Сквозь слезы прорываются горькие жалобы:
— За что, за что такое издевательство? С детских лет одно страдание… А в чем я виновата? В том, что отец мой поляк и был женат на англичанке. Я виновата в том, что родители говорили мне правду! Но я давно сирота. В тридцать седьмом отца посадили. Мать, говорят, меня бросила и уехала на родину, за границу. А может быть, это неправда?! Может быть, проклятые палачи ее убили? Мне было одиннадцать. За что меня бросили в колонию? Разве я отвечаю за родителей? Но родители мои… Это были такие чудные, добрые и благородные люди! Я не стыжусь своих родителей. Пусть их палачам будет стыдно!
Меня тронуло это горе, и, желая приласкать, утешить эту девушку, я наклонилась, обхватила ее за плечи и попыталась поднять.
И вдруг я услышала шепот, тихий, но ясный:
— Не верь мне, я наседка!
Я отпрянула с удивлением, прислушалась. Может, мне померещилось? Слуховая галлюцинация? Или потустороннее предупреждение?
А девушка продолжала рыдать:
— Но не будет же это длиться вечно? Самый живучий тиран когда-нибудь умрет! Ведь это нам, всей стране, принесет освобождение. Должно принести освобождение, не так ли?
И она, будто ожидая моего ответа, умолкла.

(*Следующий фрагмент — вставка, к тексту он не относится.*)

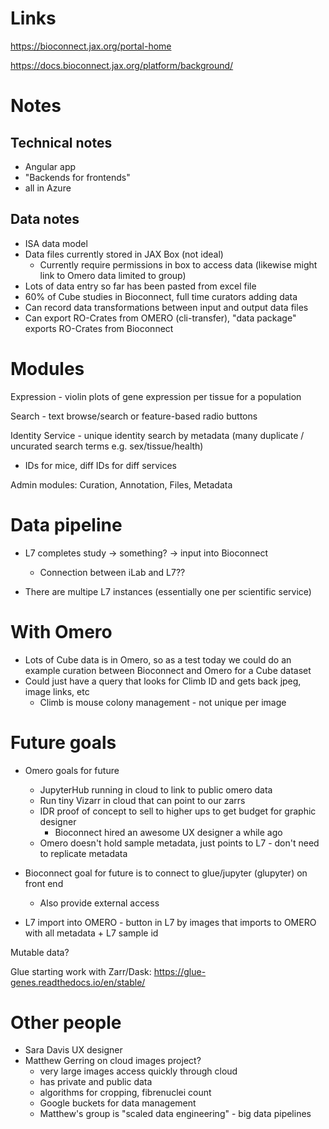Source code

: # Links
https://bioconnect.jax.org/portal-home

https://docs.bioconnect.jax.org/platform/background/

# Notes

## Technical notes
- Angular app
- "Backends for frontends"
- all in Azure

## Data notes
- ISA data model
- Data files currently stored in JAX Box (not ideal)
    - Currently require permissions in box to access data (likewise might link to Omero data limited to group)
- Lots of data entry so far has been pasted from excel file
- 60% of Cube studies in Bioconnect, full time curators adding data
- Can record data transformations between input and output data files
- Can export RO-Crates from OMERO (cli-transfer), "data package" exports RO-Crates from Bioconnect

# Modules
Expression - violin plots of gene expression per tissue for a population

Search - text browse/search or feature-based radio buttons

Identity Service - unique identity search by metadata (many duplicate / uncurated search terms e.g. sex/tissue/health)
- IDs for mice, diff IDs for diff services

Admin modules: Curation, Annotation, Files, Metadata

# Data pipeline
- L7 completes study -> something? -> input into Bioconnect
    - Connection between iLab and L7??

- There are multipe L7 instances (essentially one per scientific service)

# With Omero
- Lots of Cube data is in Omero, so as a test today we could do an example curation between Bioconnect and Omero for a Cube dataset
- Could just have a query that looks for Climb ID and gets back jpeg, image links, etc
    - Climb is mouse colony management - not unique per image

# Future goals
- Omero goals for future 
    - JupyterHub running in cloud to link to public omero data
    - Run tiny Vizarr in cloud that can point to our zarrs
    - IDR proof of concept to sell to higher ups to get budget for graphic designer
        - Bioconnect hired an awesome UX designer a while ago
    - Omero doesn't hold sample metadata, just points to L7 - don't need to replicate metadata

- Bioconnect goal for future is to connect to glue/jupyter (glupyter) on front end
    - Also provide external access

- L7 import into OMERO - button in L7 by images that imports to OMERO with all metadata + L7 sample id

Mutable data?

Glue starting work with Zarr/Dask: https://glue-genes.readthedocs.io/en/stable/

# Other people
- Sara Davis UX designer
- Matthew Gerring on cloud images project?
    - very large images access quickly through cloud
    - has private and public data
    - algorithms for cropping, fibrenuclei count
    - Google buckets for data management
    - Matthew's group is "scaled data engineering" - big data pipelines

У меня в голове был сумбур. Я была уверена, что слышала эти слова: «Не верь… наседка…» Но кто их произнес?! Между нами возник какой-то невидимый барьер. Я с трудом заставила ее встать, усадила рядом с собой, взяла за плечо и, глядя прямо в глаза, сказала — спокойно и строго:
— Кто не страдал, тот ничего не понимает. А тот, кто страдал, тот умеет прощать. Только измены и предательства нельзя простить. Предатель не заслуживает счастья и недостоин его. А ты успокойся. Сядь. Расскажи свое горе и сама увидишь: если совесть у тебя чиста, то все устроится. И ты получишь то, что заслуживаешь!
Она еще долго жаловалась на свою горькую судьбу, но какое-то предубеждение мешало мне ей поверить.
На следующий день ее вызвали. В камеру она не вернулась. Позже я узнала, что это была Ванда Янковская, бригадир ШИЗО, уголовница-«сука», умеющая войти в доверие и «пришить дело» тем, кто ей верил.
Никогда не была я так близка к новому сроку, когда надежда на близкое освобождение становилась уже реальностью!
И все же она ли меня предупредила? И почему? Мне вспомнилась Верка Богданова: «Ты молодец, Фрося! Мы недостойны твоего уважения. Но мы тебя уважаем. И наши тебя в обиду не дадут!»